Special Status For Andhra Pradesh
The Chief Minister of Andhra Pradesh has demanded special state status for the state of Andhra Pradesh.
Special conditions for granting special state status to the state:
- There should be a majority of tribal population and the density of population should be very low.
- Apart from these, backwardness of the state, geographical location, social problems are also its basis.
- The state should be a hilly terrain with inaccessible areas.
- Some part of the state should be on the international border.
- The per capita income and non-tax revenue should be much lower.
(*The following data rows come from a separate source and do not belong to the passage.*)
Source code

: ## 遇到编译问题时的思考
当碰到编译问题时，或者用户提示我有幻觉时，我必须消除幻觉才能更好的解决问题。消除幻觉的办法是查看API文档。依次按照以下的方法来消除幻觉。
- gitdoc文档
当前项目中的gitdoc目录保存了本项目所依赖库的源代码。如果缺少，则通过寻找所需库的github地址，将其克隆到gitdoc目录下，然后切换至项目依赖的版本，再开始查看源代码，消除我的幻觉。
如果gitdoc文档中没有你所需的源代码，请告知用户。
- Lack of basic structure.
Provisions in the constitution :
There is no provision of special category status for any state in the Indian constitution. But the former Planning Commission and the National Development Council had made provision for special central assistance under Article 371, assuming that some areas of the country are comparatively backward from other areas. Based on this, some states were later given special state status.
When did states get the status of special status?
- 1969–1974: Assam, Jammu and Kashmir and Nagaland for the first time during the Fourth Five-Year Plan.
- 1974-1979: Himachal Pradesh, Manipur, Meghalaya, Sikkim and Tripura during the Fifth Five Year Plan.
- Arunachal Pradesh and Mizoram joined the 1990 Annual Plan.
- Uttarakhand got this status in 2001.
Benefits from special state status :
- States meeting these criteria have 90 percent grant and 10 percent loan in the amount provided under Central Cooperation.
- Other states are given 70 percent loan in the form of Central Cooperation and 30 percent in the form of grant.
- After granting special category state status, the central government has given special package facility and tax relief to these states.
- This encourages the private sector to invest in these areas, which provides employment to the people of the region and ensures their development.
- The first chapter of the 12th part of the constitution mentions the financial relations of the center-states.
Dr. Gadgil Formula:
- The Third Five-Year Plan, that is, until 1961–66 and again from 1966–1969, the Center did not have a fixed formula for granting grants to states.
- While formulating the Central Assistance Formula in 1969, the Fifth Finance Commission approved the Gadgil formula giving special status to three states – Assam, Nagaland and Jammu and Kashmir.
- The basis of this was the economic backwardness of these states, the difficult geographical location and the social problems prevailing there. In the following years, along with the remaining five states of the Northeast, three other states were also given this status.
- The resources that are left after meeting the requirements of special category states, they are distributed on the basis of 60% of the population, 25% on per capita income of the state, 7.5% on the basis of fiscal performance and 7.5% on the special circumstances of these states.